▶ **Your task**: Pull out every line of the data below that contains the word "Ethics".
───
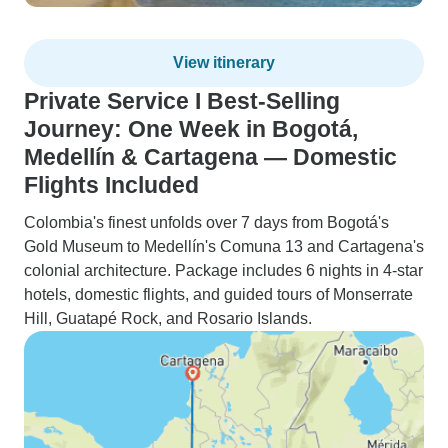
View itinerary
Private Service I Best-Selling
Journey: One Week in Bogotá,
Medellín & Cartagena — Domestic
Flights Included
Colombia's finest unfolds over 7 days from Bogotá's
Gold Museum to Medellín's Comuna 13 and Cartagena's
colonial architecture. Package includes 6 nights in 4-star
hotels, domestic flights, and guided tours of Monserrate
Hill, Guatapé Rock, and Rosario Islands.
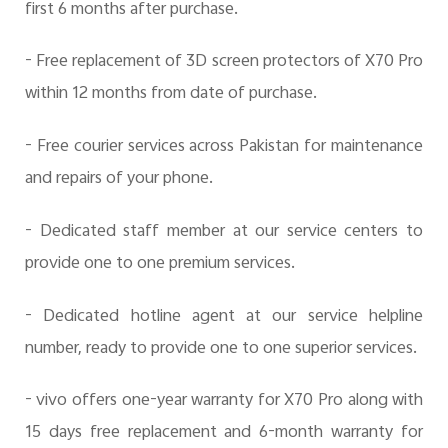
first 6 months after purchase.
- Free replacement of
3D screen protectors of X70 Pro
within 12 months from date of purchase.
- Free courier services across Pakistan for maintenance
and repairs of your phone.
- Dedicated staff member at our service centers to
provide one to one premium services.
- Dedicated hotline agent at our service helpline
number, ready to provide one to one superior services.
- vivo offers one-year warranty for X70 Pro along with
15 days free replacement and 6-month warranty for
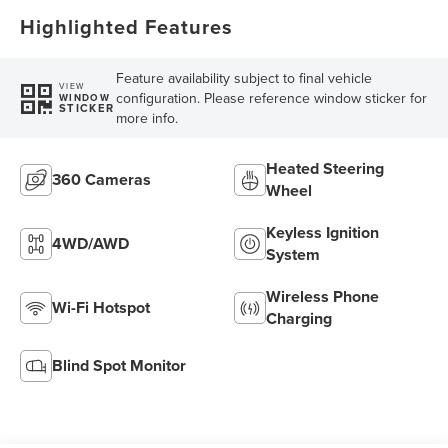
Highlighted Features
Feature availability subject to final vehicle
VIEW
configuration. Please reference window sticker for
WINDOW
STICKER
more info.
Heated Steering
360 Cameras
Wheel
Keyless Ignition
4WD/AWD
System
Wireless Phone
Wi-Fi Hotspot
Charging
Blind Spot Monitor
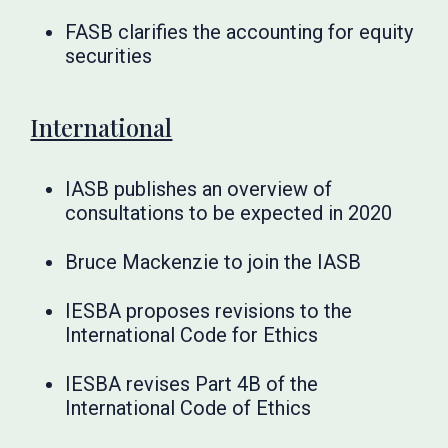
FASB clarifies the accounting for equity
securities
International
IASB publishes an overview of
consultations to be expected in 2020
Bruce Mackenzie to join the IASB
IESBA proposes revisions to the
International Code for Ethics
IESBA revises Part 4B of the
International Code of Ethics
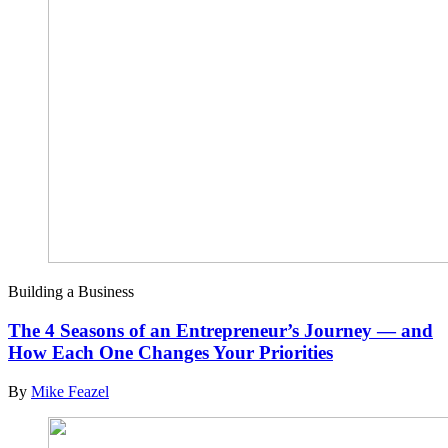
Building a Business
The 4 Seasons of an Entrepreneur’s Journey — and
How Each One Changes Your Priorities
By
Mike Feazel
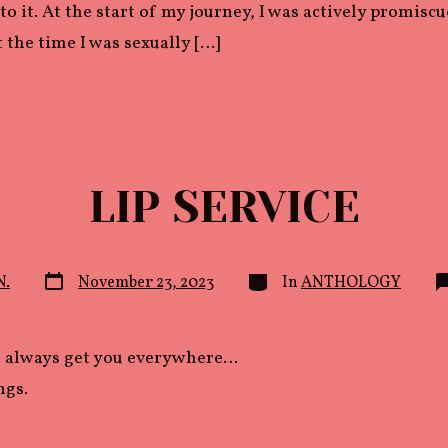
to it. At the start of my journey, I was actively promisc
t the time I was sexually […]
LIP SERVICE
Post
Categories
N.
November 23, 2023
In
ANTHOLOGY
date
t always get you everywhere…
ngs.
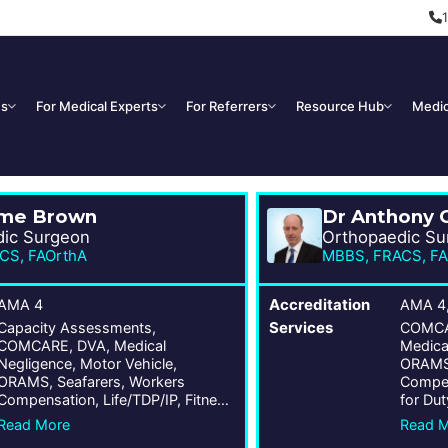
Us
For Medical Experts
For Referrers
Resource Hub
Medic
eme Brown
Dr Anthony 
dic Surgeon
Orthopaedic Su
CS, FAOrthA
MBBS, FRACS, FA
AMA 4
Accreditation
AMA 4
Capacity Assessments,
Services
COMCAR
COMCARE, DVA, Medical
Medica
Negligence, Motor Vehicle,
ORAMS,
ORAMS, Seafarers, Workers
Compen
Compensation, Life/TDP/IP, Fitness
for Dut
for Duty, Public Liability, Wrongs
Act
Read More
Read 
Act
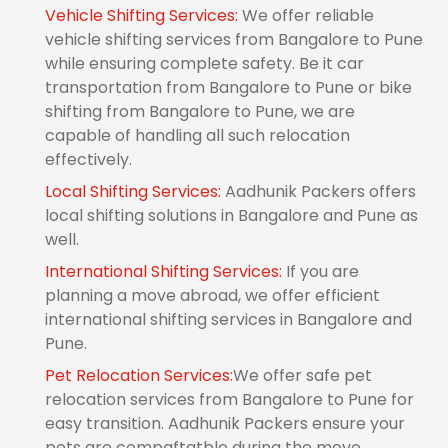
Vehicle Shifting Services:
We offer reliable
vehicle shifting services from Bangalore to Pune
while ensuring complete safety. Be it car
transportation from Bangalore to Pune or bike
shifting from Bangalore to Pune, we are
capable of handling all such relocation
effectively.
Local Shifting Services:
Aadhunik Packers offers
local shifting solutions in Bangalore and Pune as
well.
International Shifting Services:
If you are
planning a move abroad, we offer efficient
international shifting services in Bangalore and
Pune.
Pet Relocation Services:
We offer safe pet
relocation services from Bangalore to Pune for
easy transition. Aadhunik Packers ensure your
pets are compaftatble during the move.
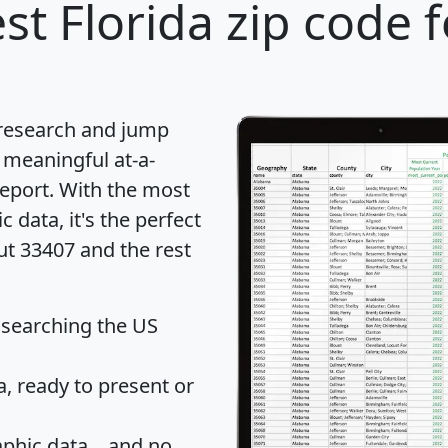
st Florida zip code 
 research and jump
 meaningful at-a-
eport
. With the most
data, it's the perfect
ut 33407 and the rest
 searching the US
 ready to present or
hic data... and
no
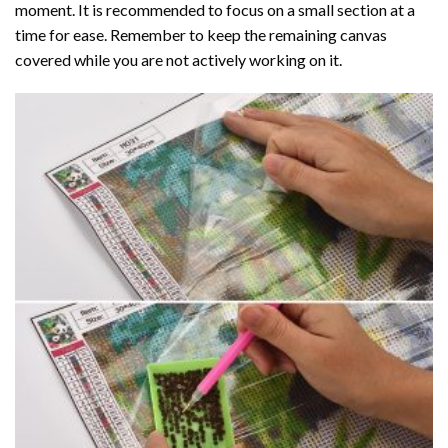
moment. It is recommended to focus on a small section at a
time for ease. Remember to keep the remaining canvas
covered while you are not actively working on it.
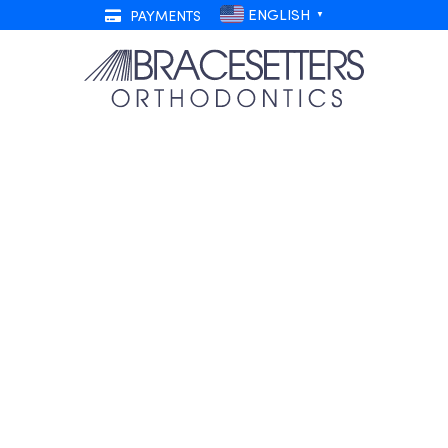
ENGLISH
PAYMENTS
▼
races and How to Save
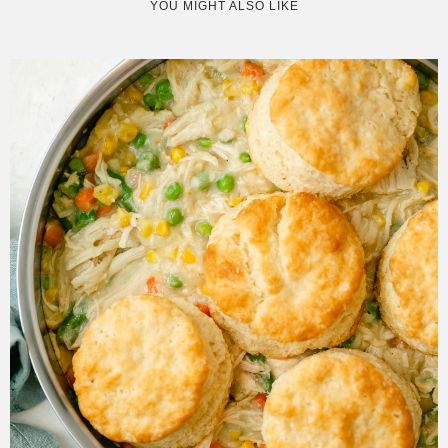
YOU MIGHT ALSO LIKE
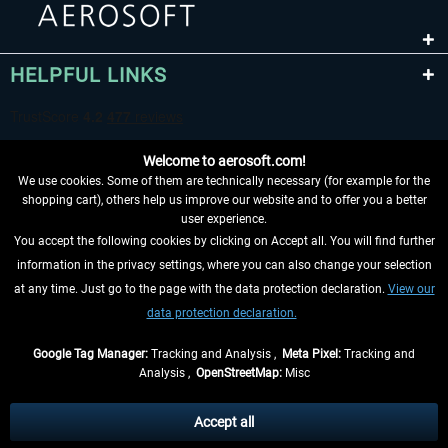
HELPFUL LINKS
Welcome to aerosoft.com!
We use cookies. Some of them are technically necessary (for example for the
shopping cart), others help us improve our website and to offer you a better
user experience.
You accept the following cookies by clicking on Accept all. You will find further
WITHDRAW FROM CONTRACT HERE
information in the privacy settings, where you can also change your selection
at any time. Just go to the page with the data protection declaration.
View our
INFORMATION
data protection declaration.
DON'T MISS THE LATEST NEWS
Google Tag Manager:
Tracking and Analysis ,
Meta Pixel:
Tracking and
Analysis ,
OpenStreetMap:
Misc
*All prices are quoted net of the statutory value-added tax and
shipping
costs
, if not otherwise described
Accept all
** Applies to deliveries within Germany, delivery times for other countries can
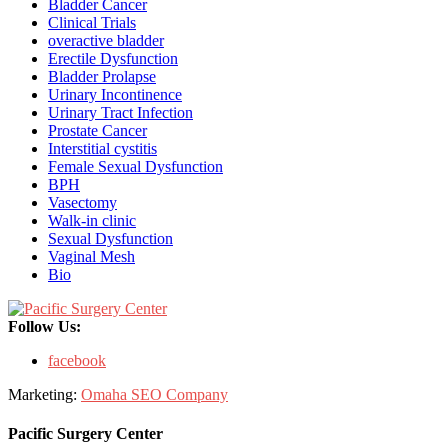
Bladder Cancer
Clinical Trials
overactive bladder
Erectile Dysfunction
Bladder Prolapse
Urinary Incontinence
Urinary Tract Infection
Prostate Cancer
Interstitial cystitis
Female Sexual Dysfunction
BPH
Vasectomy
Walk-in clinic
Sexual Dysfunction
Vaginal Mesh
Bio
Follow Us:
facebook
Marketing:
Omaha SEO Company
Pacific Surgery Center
───
▶ **Written response**:
International Code for Ethics
International Code of Ethics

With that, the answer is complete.